Exercise –
Transcribe the lines below verbatim, skipping the images.

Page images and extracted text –
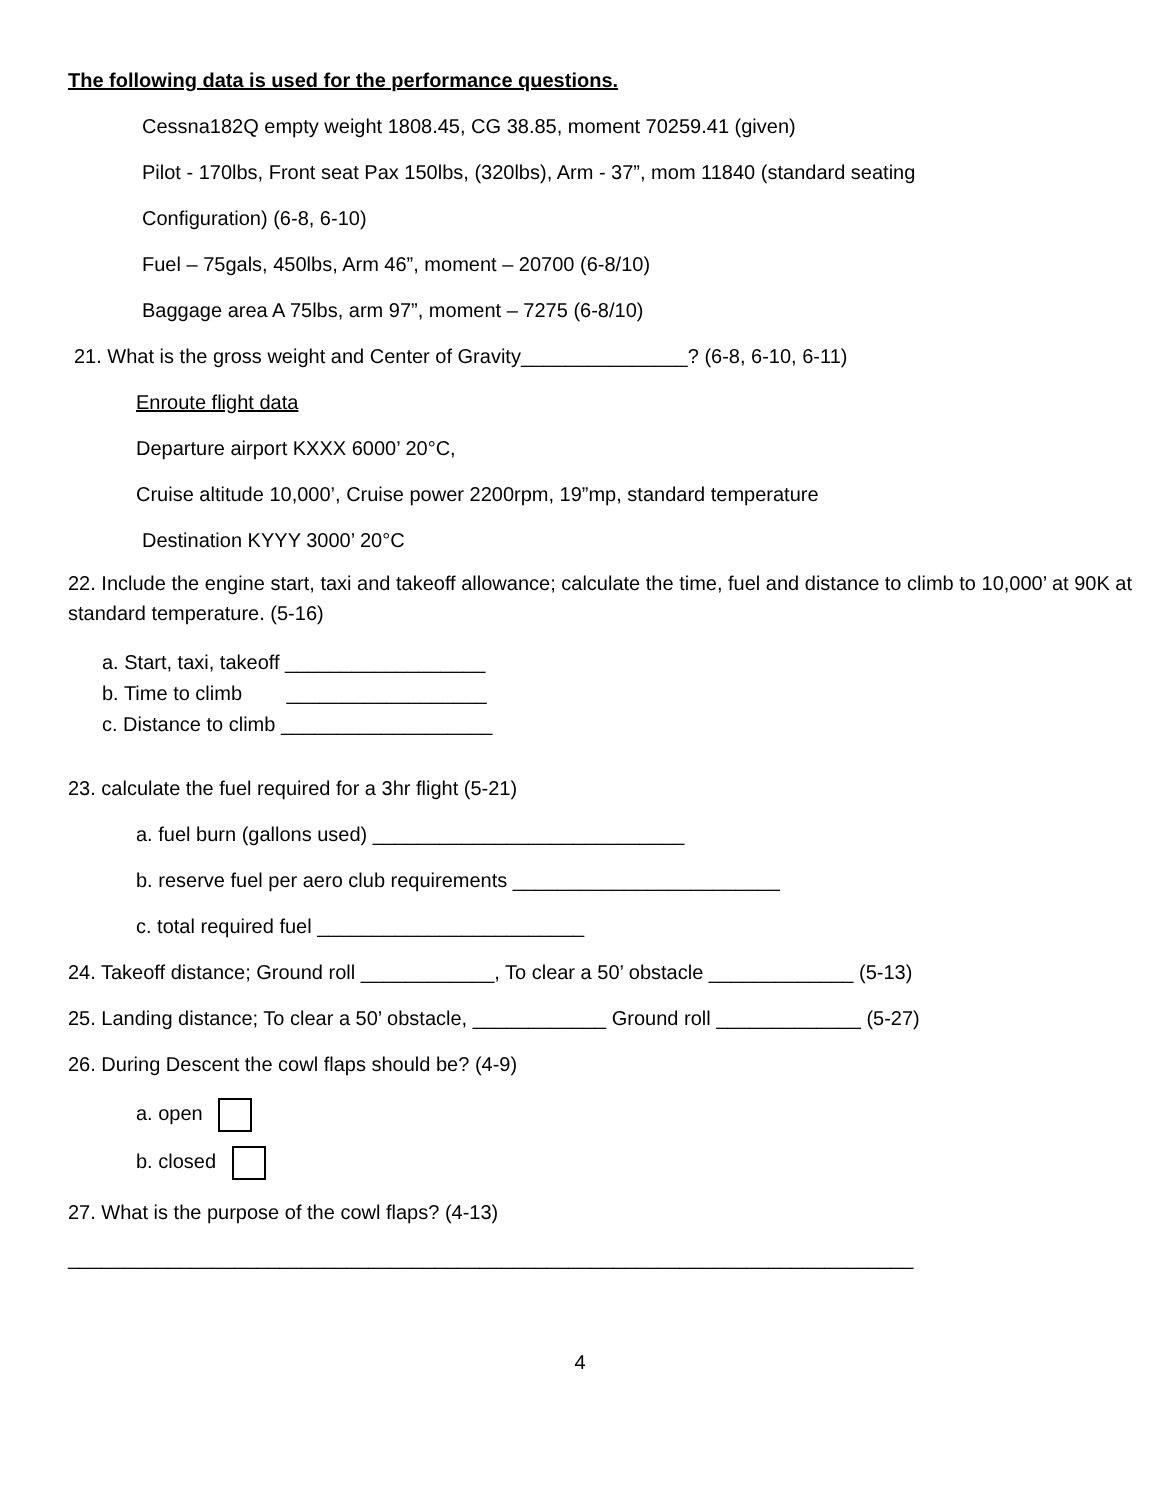The following data is used for the performance questions.
Cessna182Q empty weight 1808.45, CG 38.85, moment 70259.41 (given)
Pilot - 170lbs, Front seat Pax 150lbs, (320lbs), Arm - 37”, mom 11840 (standard seating
Configuration) (6-8, 6-10)
Fuel – 75gals, 450lbs, Arm 46”, moment – 20700 (6-8/10)
Baggage area A 75lbs, arm 97”, moment – 7275 (6-8/10)
21. What is the gross weight and Center of Gravity_______________? (6-8, 6-10, 6-11)
Enroute flight data
Departure airport KXXX 6000’ 20°C,
Cruise altitude 10,000’, Cruise power 2200rpm, 19”mp, standard temperature
Destination KYYY 3000’ 20°C
22. Include the engine start, taxi and takeoff allowance; calculate the time, fuel and distance to climb to 10,000’ at 90K at standard temperature. (5-16)
a. Start, taxi, takeoff __________________
b. Time to climb __________________
c. Distance to climb ___________________
23. calculate the fuel required for a 3hr flight (5-21)
a. fuel burn (gallons used) ____________________________
b. reserve fuel per aero club requirements ________________________
c. total required fuel ________________________
24. Takeoff distance; Ground roll ____________, To clear a 50’ obstacle _____________ (5-13)
25. Landing distance; To clear a 50’ obstacle, ____________ Ground roll _____________ (5-27)
26. During Descent the cowl flaps should be? (4-9)
a. open
b. closed
27. What is the purpose of the cowl flaps? (4-13)
____________________________________________________________________________
4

Result –
The following data is used for the performance questions.
Cessna182Q empty weight 1808.45, CG 38.85, moment 70259.41 (given)
Pilot - 170lbs, Front seat Pax 150lbs, (320lbs), Arm - 37”, mom 11840 (standard seating
Configuration) (6-8, 6-10)
Fuel – 75gals, 450lbs, Arm 46”, moment – 20700 (6-8/10)
Baggage area A 75lbs, arm 97”, moment – 7275 (6-8/10)
21. What is the gross weight and Center of Gravity_______________? (6-8, 6-10, 6-11)
Enroute flight data
Departure airport KXXX 6000’ 20°C,
Cruise altitude 10,000’, Cruise power 2200rpm, 19”mp, standard temperature
Destination KYYY 3000’ 20°C
22. Include the engine start, taxi and takeoff allowance; calculate the time, fuel and distance to climb to 10,000’ at 90K at standard temperature. (5-16)
a. Start, taxi, takeoff __________________
b. Time to climb __________________
c. Distance to climb ___________________
23. calculate the fuel required for a 3hr flight (5-21)
a. fuel burn (gallons used) ____________________________
b. reserve fuel per aero club requirements ________________________
c. total required fuel ________________________
24. Takeoff distance; Ground roll ____________, To clear a 50’ obstacle _____________ (5-13)
25. Landing distance; To clear a 50’ obstacle, ____________ Ground roll _____________ (5-27)
26. During Descent the cowl flaps should be? (4-9)
a. open
b. closed
27. What is the purpose of the cowl flaps? (4-13)
____________________________________________________________________________
4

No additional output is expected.